When logic butts up against emotion, you have scenarios that are as cliché as Dr. Spock and Captain Kirk. One thinker and one feeler. You see the same dichotomy in many marriages. It’s the age-old “opposites attract” situation.
As well, we have theists and a-theists. Yin and yang.
So in our evolution as a species, this is where we’re at. We’re at the point in the long history of homo sapiens where we are bicameral and dualistic. The two halves of our brains foist us into conflicts that can manifest at every level from two strangers bumping into each other in the street to two nations threatening each other with nuclear annihilation.
At the level that’s completely individual and internal, there is always that voice inside that says “But I do believe … but I don’t believe …”
For now, with our dualistic brains and the opposite-sides-of-the-fence cultures of believers and nonbelievers, we are going to have to learn to coexist peacefully.

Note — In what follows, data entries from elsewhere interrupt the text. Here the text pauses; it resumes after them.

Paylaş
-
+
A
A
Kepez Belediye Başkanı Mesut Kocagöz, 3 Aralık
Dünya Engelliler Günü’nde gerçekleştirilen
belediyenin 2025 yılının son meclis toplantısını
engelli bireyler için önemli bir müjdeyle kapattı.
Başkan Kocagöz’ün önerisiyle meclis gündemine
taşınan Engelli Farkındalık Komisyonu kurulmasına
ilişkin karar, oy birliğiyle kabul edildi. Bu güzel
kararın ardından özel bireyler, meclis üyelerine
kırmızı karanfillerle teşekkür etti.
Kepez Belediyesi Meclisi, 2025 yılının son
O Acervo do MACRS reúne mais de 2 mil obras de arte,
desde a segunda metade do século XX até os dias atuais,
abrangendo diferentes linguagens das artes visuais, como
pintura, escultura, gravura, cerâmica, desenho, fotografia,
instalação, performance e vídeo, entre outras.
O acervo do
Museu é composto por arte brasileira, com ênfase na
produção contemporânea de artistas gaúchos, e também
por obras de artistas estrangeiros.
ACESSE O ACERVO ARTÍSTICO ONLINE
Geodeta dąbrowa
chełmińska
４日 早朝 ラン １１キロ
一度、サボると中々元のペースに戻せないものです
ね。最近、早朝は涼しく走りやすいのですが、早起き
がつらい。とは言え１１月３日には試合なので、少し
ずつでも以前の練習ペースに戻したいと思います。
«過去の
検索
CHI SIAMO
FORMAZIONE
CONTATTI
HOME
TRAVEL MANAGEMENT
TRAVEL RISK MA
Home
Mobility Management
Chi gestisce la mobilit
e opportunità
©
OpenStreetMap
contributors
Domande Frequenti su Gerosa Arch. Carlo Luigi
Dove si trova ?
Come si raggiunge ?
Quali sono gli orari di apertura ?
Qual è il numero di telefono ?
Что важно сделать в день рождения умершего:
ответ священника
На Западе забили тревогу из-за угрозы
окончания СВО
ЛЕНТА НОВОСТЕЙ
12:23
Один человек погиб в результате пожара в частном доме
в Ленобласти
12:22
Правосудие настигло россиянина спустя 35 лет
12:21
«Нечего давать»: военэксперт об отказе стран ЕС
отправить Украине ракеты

Like the pot-smoking hippies who live next door to the buttoned-down, Republican couple. We have to acknowledge our differences, our diversity, and our opposite natures, just as we understand the duality of our neural structures.
But as we move into the future—not over decades but millennia—I hope that our reason will take the stronger lead over the emotional impulses and fabula, or theater, of religion.
Creativity cannot and should not be excised from our lives. But the pablum of religion—that is, when it is an infantile clinging to supernatural Mommy and Daddy figures—ultimately thwarts our progress as a species.
Perhaps eventually, day by day, era by era, our species will develop the autonomy that allows us to let go of the fearful part of the brain, the part that seeks reassurance in religion, and find the courage to face our own adulthood.